▶ [Vorliegender Auszug]:
####################

„Industrie folgt Energie“ – Diese Leitlinie ist für Niedersachsens Ministerpräsident Stephan Weil elementar, wenn es um die Anstrengungen seiner Regierung im Bereich der Energiewende geht. „Niedersachsen hat die historische Chance neben dem Agrarland Nummer 1 und dem Automobilland Nummer 1 auch Energieland Nummer 1 zu werden.“ Der Industriestandort Deutschland brauche ein Update und dies muss politische Schlüsselaufgabe werden, in der EU, auf Bund- und Landesebene, betonte Stephan Weil in seinem Eingangsimpuls im Rahmen unseres Zukunftsdialogs mit dem Titel „Standortfaktor Infrastruktur – wie werden wir wieder spitze?“ in Hannover. Energiepolitik als Daseinsvorsorge sei dahingehend ein Kernelement.
Welche Weichen richtiggestellt werden müssen, welche Lösungen bereits gefunden und welche Herausforderungen noch bevorstehen werden, diskutierten Marit Müller, Mitglied des Vorstands der Avacon, Christiane Fraiss, Geschäftsführerin der enercity Netz, Michael Schwarz, Geschäftsführer des Flughafens Braunschweig-Wolfsburg und Thomas Hüser, Geschäftsführer der Glencore Nordenham. Die gemeinsame Veranstaltung des Wirtschaftsforums der SPD und des Managerkreises der Friedrich-Ebert-Stiftung fand im Deutschen Museum für Karikatur und Zeichenkunst in Hannover statt.

####################

[Gespeicherte Daten]

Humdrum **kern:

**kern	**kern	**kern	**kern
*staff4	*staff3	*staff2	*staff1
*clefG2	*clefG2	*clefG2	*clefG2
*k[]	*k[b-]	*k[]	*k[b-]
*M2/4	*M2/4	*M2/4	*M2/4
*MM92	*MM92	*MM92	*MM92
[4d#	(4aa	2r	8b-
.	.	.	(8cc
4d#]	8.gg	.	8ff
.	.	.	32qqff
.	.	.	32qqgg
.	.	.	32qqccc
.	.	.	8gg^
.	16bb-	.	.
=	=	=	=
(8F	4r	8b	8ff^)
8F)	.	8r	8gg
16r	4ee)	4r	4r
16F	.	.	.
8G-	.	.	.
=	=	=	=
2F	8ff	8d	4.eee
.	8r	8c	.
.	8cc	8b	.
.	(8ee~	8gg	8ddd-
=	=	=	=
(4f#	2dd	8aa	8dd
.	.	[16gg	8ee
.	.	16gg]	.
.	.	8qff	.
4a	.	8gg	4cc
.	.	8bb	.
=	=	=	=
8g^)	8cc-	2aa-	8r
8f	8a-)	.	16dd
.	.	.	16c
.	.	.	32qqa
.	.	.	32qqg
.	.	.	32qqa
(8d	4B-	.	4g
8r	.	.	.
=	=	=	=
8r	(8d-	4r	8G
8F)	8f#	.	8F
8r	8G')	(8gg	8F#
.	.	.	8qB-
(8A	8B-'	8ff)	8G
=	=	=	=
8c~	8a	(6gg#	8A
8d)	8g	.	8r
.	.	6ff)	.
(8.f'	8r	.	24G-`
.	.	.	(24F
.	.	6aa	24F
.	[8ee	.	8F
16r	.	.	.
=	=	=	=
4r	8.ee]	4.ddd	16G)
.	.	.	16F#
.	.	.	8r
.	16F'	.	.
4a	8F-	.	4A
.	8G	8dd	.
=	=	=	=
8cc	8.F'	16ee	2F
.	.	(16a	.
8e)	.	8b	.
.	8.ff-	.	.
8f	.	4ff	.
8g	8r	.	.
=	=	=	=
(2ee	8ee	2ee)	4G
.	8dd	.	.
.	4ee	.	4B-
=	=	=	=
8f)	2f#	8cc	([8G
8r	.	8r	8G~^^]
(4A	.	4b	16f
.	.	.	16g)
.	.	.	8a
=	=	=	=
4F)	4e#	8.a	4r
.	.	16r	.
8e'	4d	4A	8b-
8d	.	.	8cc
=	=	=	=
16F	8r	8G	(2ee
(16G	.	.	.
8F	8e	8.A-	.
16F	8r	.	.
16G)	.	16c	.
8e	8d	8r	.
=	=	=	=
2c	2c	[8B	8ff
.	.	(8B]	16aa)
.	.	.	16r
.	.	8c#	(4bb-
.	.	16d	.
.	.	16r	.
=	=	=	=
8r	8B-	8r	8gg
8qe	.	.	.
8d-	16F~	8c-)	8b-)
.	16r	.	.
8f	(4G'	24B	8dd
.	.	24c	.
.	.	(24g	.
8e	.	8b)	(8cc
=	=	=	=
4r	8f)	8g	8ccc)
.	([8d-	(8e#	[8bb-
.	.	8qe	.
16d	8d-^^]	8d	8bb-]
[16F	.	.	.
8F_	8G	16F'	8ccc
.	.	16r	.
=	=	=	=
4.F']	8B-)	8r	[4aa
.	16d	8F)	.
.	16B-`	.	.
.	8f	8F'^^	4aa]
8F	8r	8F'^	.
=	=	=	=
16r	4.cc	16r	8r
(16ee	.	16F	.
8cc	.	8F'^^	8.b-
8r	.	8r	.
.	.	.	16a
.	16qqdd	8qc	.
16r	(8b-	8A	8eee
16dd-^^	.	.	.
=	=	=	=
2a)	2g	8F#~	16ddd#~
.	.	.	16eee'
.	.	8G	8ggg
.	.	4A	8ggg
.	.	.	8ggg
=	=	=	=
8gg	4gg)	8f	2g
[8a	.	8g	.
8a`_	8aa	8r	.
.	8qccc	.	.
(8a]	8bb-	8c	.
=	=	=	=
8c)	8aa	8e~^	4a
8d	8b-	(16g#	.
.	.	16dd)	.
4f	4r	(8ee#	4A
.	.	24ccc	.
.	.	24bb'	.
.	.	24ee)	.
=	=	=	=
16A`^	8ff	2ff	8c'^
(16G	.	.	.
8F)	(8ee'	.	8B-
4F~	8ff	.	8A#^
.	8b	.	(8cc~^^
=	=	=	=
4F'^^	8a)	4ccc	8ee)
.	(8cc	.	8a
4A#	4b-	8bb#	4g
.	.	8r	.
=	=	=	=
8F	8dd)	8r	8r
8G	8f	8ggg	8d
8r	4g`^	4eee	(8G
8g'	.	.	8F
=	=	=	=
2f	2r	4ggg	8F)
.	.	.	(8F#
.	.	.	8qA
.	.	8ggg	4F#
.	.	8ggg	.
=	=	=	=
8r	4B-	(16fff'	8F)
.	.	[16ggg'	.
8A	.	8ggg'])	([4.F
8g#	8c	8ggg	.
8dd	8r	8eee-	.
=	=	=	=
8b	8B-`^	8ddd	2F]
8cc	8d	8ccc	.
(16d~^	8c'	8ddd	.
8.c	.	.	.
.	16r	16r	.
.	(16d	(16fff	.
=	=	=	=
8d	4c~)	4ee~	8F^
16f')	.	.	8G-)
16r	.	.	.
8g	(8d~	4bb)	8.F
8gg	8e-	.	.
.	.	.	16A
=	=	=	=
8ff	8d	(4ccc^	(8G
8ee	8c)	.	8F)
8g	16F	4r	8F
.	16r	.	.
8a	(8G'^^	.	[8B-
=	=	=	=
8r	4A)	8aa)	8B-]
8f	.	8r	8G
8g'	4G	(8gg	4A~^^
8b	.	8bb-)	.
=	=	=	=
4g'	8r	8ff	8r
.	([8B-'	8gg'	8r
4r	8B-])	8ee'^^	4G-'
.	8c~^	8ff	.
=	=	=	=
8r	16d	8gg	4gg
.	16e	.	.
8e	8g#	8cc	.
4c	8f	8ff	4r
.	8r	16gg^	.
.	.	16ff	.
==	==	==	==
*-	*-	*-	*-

####################

▶ [Selbst probieren]:
Beantworte diese Fragen zum Auszug:
(a) Welche Leitlinie ist für Stephan Weil elementar?
(b) Welchen Titel hatte der Zukunftsdialog?
(c) In welchem Haus in Hannover fand die Veranstaltung statt?

▶ [Fertige Übung]:
(a) „Industrie folgt Energie“
(b) „Standortfaktor Infrastruktur – wie werden wir wieder spitze?“
(c) Im Deutschen Museum für Karikatur und Zeichenkunst